ACTION ITEM >>
Quote every line of the data below as it stands, omitting pictures.

DATA EXCERPT >>
**********

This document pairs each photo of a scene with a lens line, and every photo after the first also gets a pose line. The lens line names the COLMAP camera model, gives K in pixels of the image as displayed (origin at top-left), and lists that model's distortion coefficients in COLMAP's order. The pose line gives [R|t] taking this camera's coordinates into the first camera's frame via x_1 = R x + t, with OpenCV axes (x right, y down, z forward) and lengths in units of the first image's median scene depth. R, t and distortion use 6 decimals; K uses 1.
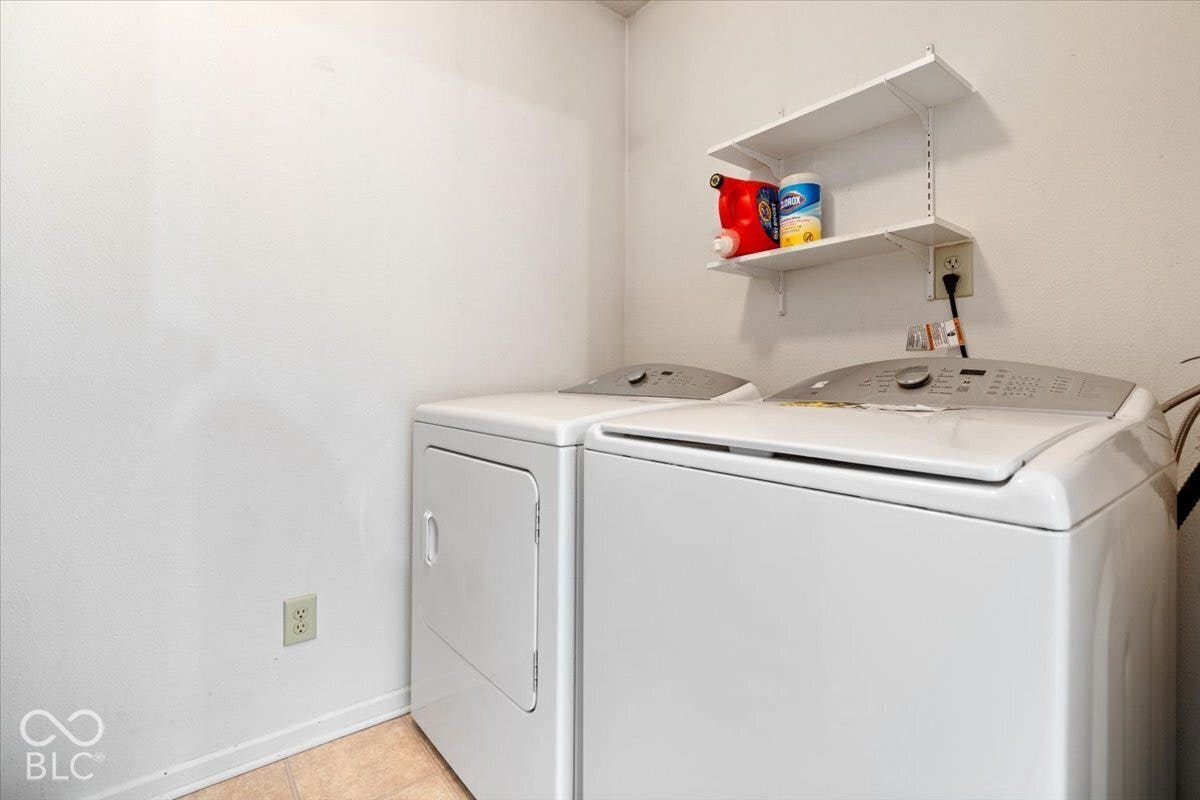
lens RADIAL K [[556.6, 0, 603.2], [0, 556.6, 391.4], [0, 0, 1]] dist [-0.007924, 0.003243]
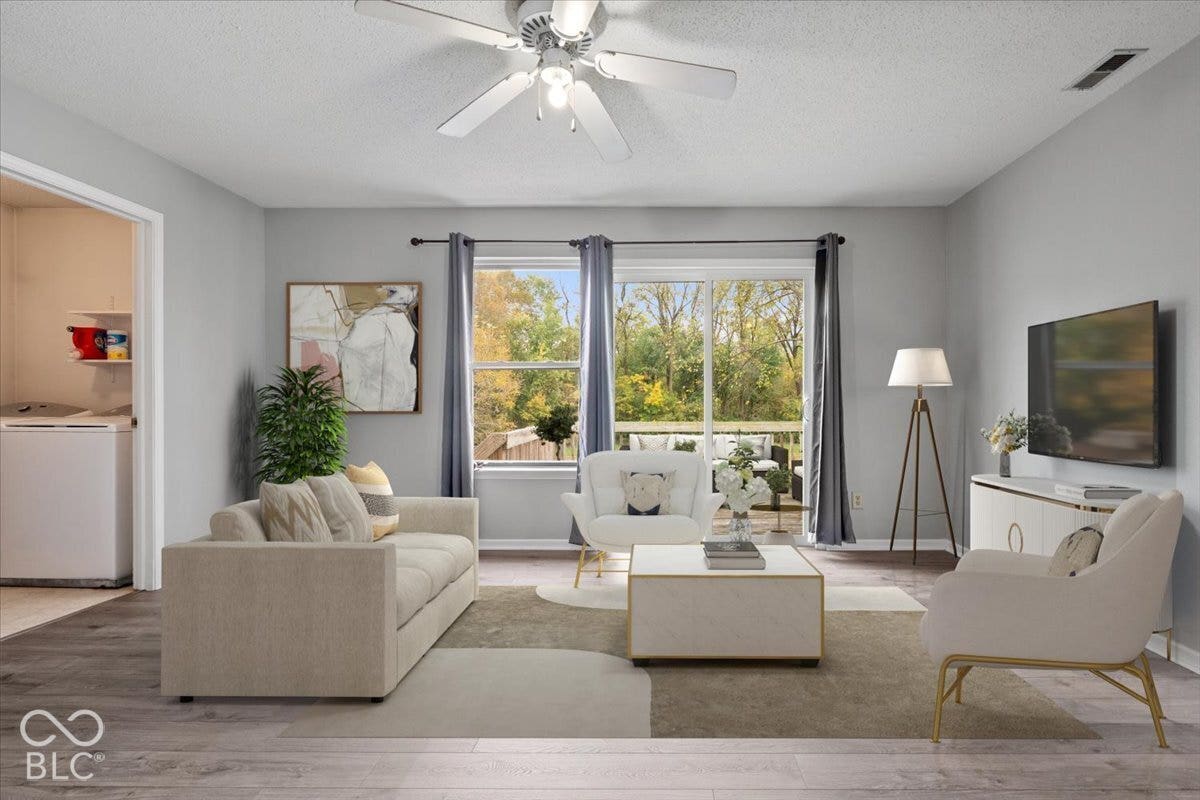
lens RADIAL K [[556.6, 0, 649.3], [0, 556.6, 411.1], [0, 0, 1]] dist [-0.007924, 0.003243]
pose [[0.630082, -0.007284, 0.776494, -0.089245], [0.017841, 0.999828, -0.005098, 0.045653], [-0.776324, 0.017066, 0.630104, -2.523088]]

**********

WRITTEN SOLUTION >>
This document pairs each photo of a scene with a lens line, and every photo after the first also gets a pose line. The lens line names the COLMAP camera model, gives K in pixels of the image as displayed (origin at top-left), and lists that model's distortion coefficients in COLMAP's order. The pose line gives [R|t] taking this camera's coordinates into the first camera's frame via x_1 = R x + t, with OpenCV axes (x right, y down, z forward) and lengths in units of the first image's median scene depth. R, t and distortion use 6 decimals; K uses 1.
lens RADIAL K [[556.6, 0, 603.2], [0, 556.6, 391.4], [0, 0, 1]] dist [-0.007924, 0.003243]
lens RADIAL K [[556.6, 0, 649.3], [0, 556.6, 411.1], [0, 0, 1]] dist [-0.007924, 0.003243]
pose [[0.630082, -0.007284, 0.776494, -0.089245], [0.017841, 0.999828, -0.005098, 0.045653], [-0.776324, 0.017066, 0.630104, -2.523088]]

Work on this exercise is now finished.